Arbitrary application of state aid rules?
The problem with Vestager’s policy is not only that the EU Treaty ban on state aid is often simply not applied, but also that its application seems arbitrary. For example, Spain has been embroiled in controversy over its refusal to compensate investors in renewable-energy installations, despite having been ordered by arbitration courts to do so. This is because a Spanish support scheme for renewable-energy investment, initiated in 2007, was drastically trimmed between 2012 and 2014, after Spain was virtually bankrupt and obtained a eurozone bailout.
It is one thing to scrap subsidies, but it is another to unilaterally break contractual agreements. Investors sued the Spanish government, which has lost most of these cases. Today, it is still desperately trying to avoid paying up. Spain is performing as poorly as Argentina, Venezuela, and Russia when it comes to complying with arbitration rulings, as it still owes $700 million (€663 million), according to one estimate.
It is deeply troubling that Spain enjoys the support of the European Commission in its refusal to comply with the court’s ruling. The Commission even goes so far as to reinterpret an award granted by an arbitration tribunal as ‘state aid,’ pretending that this grants the investor an advantage equivalent to those from the 2007 Spanish scheme.

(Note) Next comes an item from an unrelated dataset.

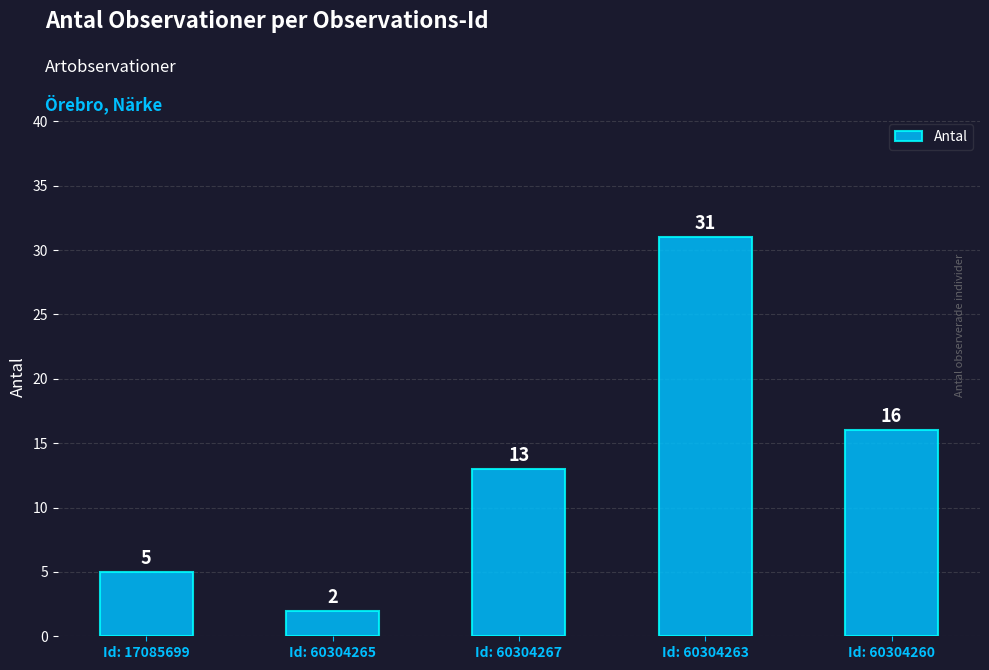

The chart shows a value of 31 at Id: 60304263. True or false?

True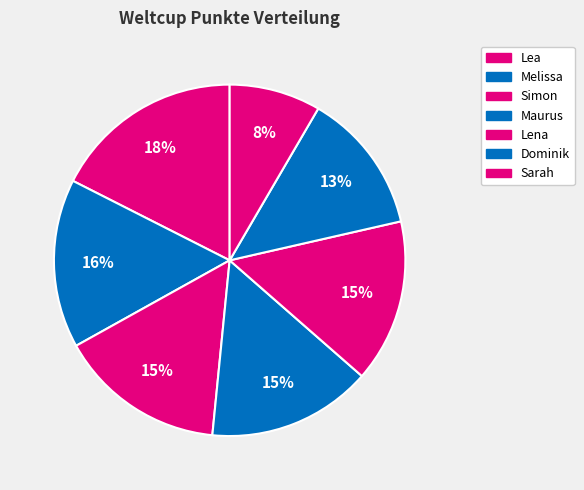

Count the number of slices in the pie.

7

Notably, Vestager was once dubbed the ‘tax lady’ by Donald Trump for her attempts to reinterpret tax rulings that were used mainly by successful U.S. companies as ‘illegal state aid.’ When it comes to taxing companies, Vestager is all for policing state aid.
Thankfully, over the years, the EU competition commissioner has been overruled a few times by the top EU court for her state aid approach. The ECJ lower court for example stated in 2020 that the EU Commission failed to demonstrate “to the requisite legal standard” that Apple enjoyed preferential treatment which amounted to illegal state aid.
The EU is far from perfect, but there was a time when its supporters could maintain that despite overregulation, failure to open up trade, and massive waste of resources, it at least supported a framework that guaranteed free and fair competition between member states. It is tragic to see the European Commission itself undermining this very thing.